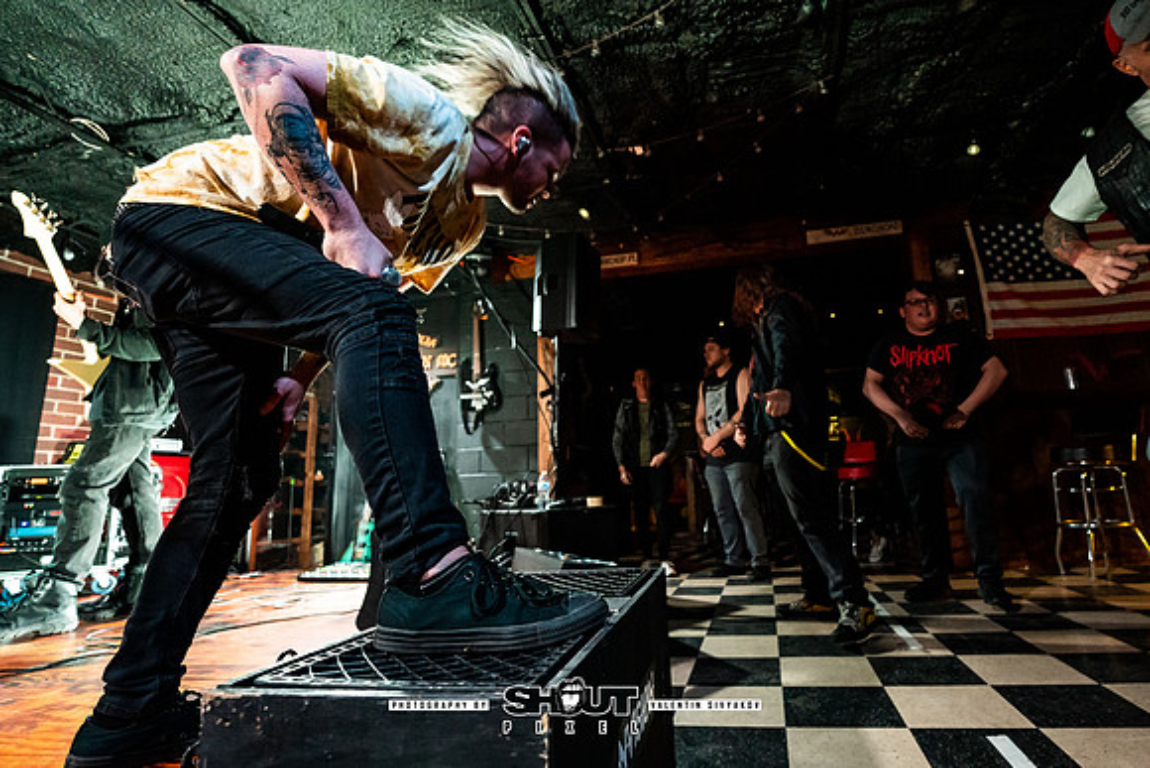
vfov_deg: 71.8
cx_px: 677
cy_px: 370
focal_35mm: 17
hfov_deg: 93.7
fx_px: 530
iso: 2000
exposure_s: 1/200
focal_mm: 14
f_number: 2.8
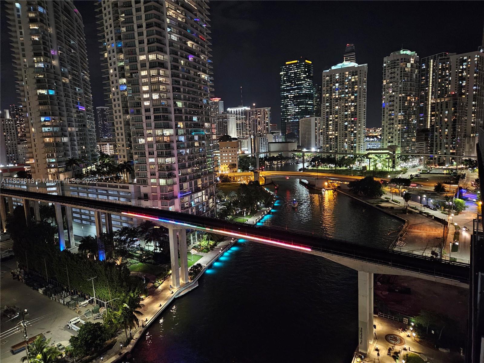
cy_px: 182
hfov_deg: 73.9
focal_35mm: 23
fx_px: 322
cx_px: 242
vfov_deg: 58.9
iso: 1250
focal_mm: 5.4
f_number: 1.8
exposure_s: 1/24
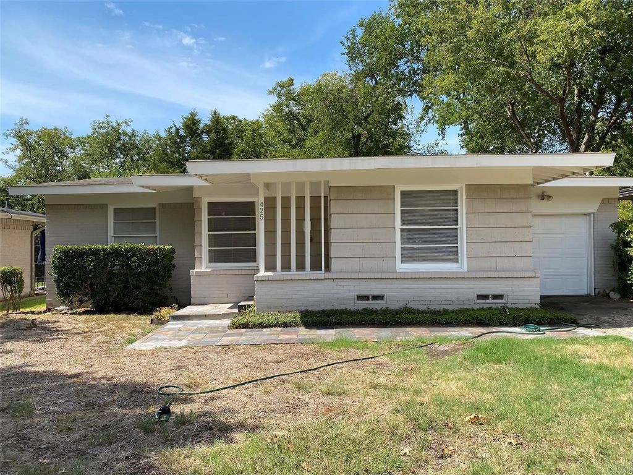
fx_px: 475
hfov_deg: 67.3
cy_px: 238
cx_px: 316
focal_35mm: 26
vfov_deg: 53.1
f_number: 1.8
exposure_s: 1/2066
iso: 32
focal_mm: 4.25
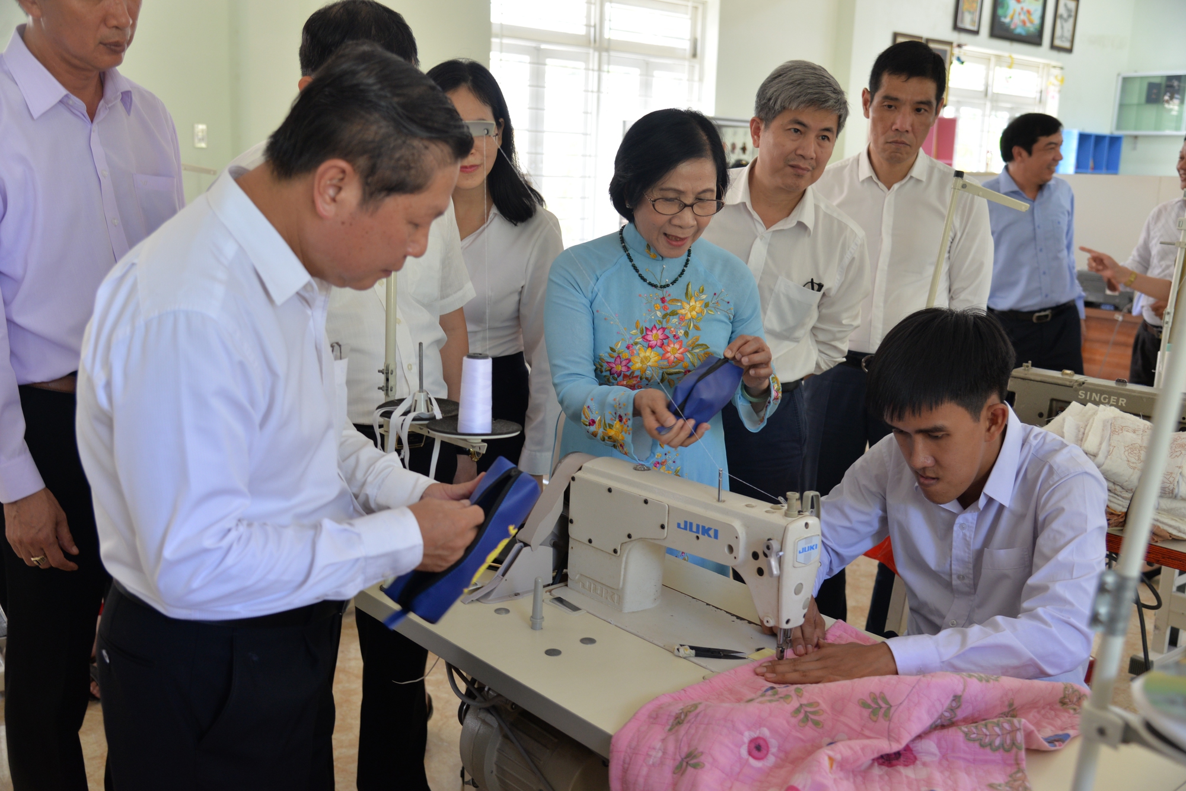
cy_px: 396
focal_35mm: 32
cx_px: 593
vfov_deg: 41.1
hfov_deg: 58.7
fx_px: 1054
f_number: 4
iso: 500
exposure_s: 1/60
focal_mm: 32
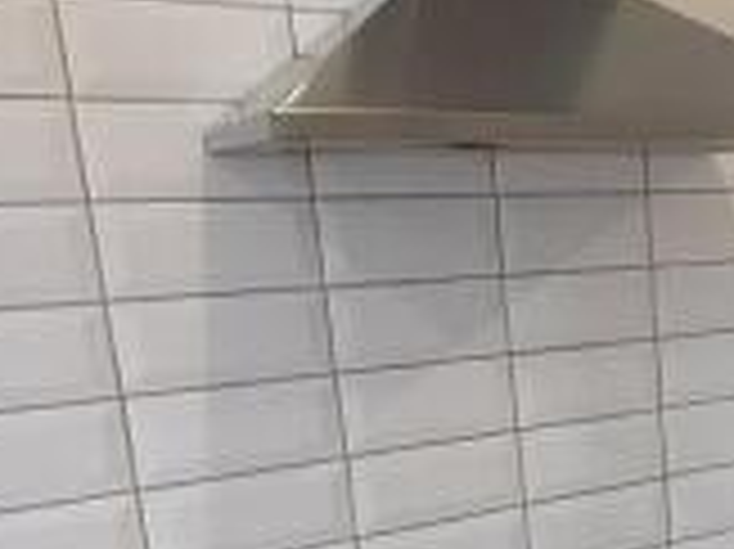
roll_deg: +1.1
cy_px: 389
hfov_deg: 31.0
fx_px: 1059
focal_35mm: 50
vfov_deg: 28.8
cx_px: 921
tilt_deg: -10.6
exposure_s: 1/92
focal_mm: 2.22
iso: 320
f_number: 2.2
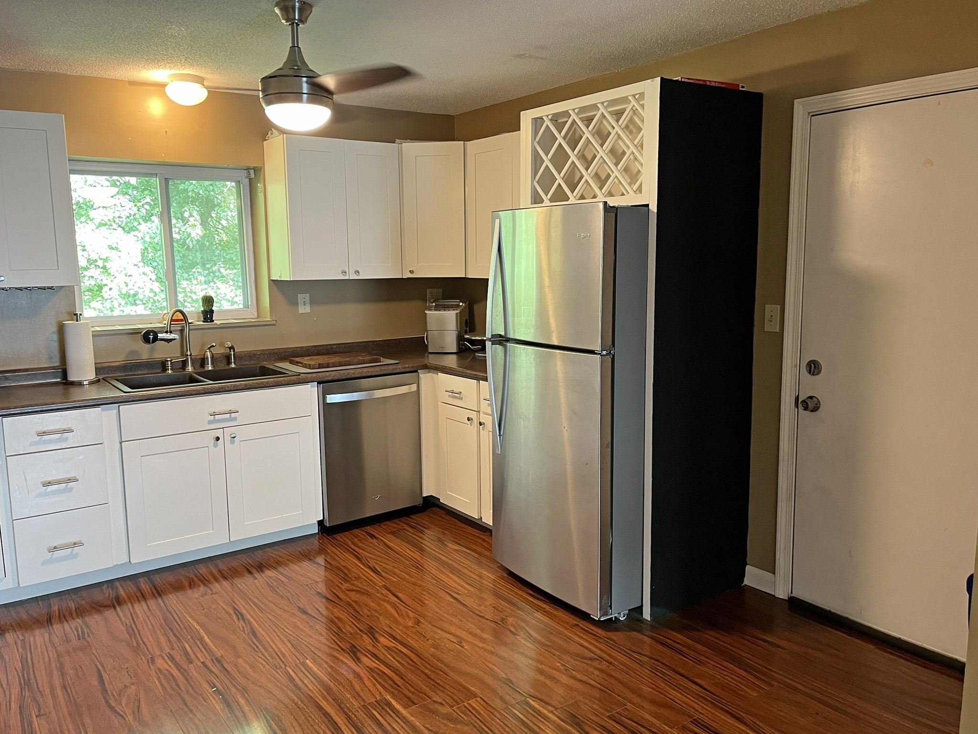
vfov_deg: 53.1
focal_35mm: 26
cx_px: 489
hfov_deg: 67.3
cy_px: 367
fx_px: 735
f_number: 1.6
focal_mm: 5.1
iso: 160
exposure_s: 1/60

======

- DESCRIPTION OF THE TASK:
Your copy of the records must match them exactly, except that no pictures appear in it.

- SOLUTION:
vfov_deg: 71.8
cx_px: 677
cy_px: 370
focal_35mm: 17
hfov_deg: 93.7
fx_px: 530
iso: 2000
exposure_s: 1/200
focal_mm: 14
f_number: 2.8
cy_px: 182
hfov_deg: 73.9
focal_35mm: 23
fx_px: 322
cx_px: 242
vfov_deg: 58.9
iso: 1250
focal_mm: 5.4
f_number: 1.8
exposure_s: 1/24
fx_px: 475
hfov_deg: 67.3
cy_px: 238
cx_px: 316
focal_35mm: 26
vfov_deg: 53.1
f_number: 1.8
exposure_s: 1/2066
iso: 32
focal_mm: 4.25
cy_px: 396
focal_35mm: 32
cx_px: 593
vfov_deg: 41.1
hfov_deg: 58.7
fx_px: 1054
f_number: 4
iso: 500
exposure_s: 1/60
focal_mm: 32
roll_deg: +1.1
cy_px: 389
hfov_deg: 31.0
fx_px: 1059
focal_35mm: 50
vfov_deg: 28.8
cx_px: 921
tilt_deg: -10.6
exposure_s: 1/92
focal_mm: 2.22
iso: 320
f_number: 2.2
vfov_deg: 53.1
focal_35mm: 26
cx_px: 489
hfov_deg: 67.3
cy_px: 367
fx_px: 735
f_number: 1.6
focal_mm: 5.1
iso: 160
exposure_s: 1/60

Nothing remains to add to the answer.